Все четырнадцать лет моей жизни мне приходилось… догадываться, как я выгляжу. Я рисую себя в альбомах, как я себя представляю: девчонка с большими глазами и длинными волосами, в красивых платьях с мехом и жемчугами. В конце концов, я могла бы так выглядеть, разве нет? И зачем рисовать себя страшненькой? Симпатичной – гораздо приятнее.
Конечно, я видела свои отражения – смутной тенью – в темных магазинных витринах, но эти витрины совершенно меня не знают, они видят меня лишь секунду, когда я прохожу мимо, и откуда им знать, как я выгляжу на самом деле? Стекло, отражающее меня в спешке, может и ошибаться. И наверняка ошибается.
Но здесь, в телестудии, на мониторах, я вижу себя в полный рост, в цвете – впервые в жизни.
И хотя это могло бы случиться когда угодно и где угодно – в ситуации более драматичной и даже возвышенной, – я смотрю на себя в монитор и чувствую, как у меня разбивается сердце.

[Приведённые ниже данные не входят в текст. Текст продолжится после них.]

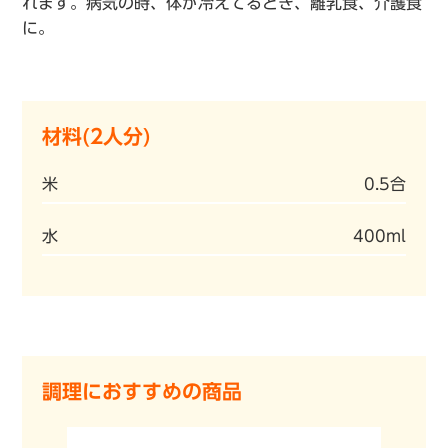
れます。病気の時、体が冷えてるとき、離乳食、介護食
に。
材料(2人分)
米
0.5合
水
400ml
調理におすすめの商品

Потому что мой самый главный секрет – я скорее умру, чем скажу это вслух, и даже не стану записывать в дневнике, – я хочу быть красивой. Больше всего на свете я хочу быть красивой – потому что тогда я буду защищенной, и мне обязательно повезет в жизни, и вообще это так утомляет, когда ты некрасивая.
И теперь, стоя у микрофона и глядя на себя в монитор, я, обмирая от ужаса, вижу то, что увидит и сразу заметит миллион телезрителей: я некрасивая. Совсем некрасивая.
Я – очень бледная круглолицая девочка со сросшимися на переносице бровями и маленькими глазами. У меня гладкие прямые волосы мышиного цвета, причем мышь явно сдохла, и я совсем некрасивая. К тому же я толстая и квадратная – при моей бледности я похожа на белесый дешевенький холодильник, который выкатили на сцену и нарисовали на нем лицо перепуганного ребенка – просто чтобы поиздеваться.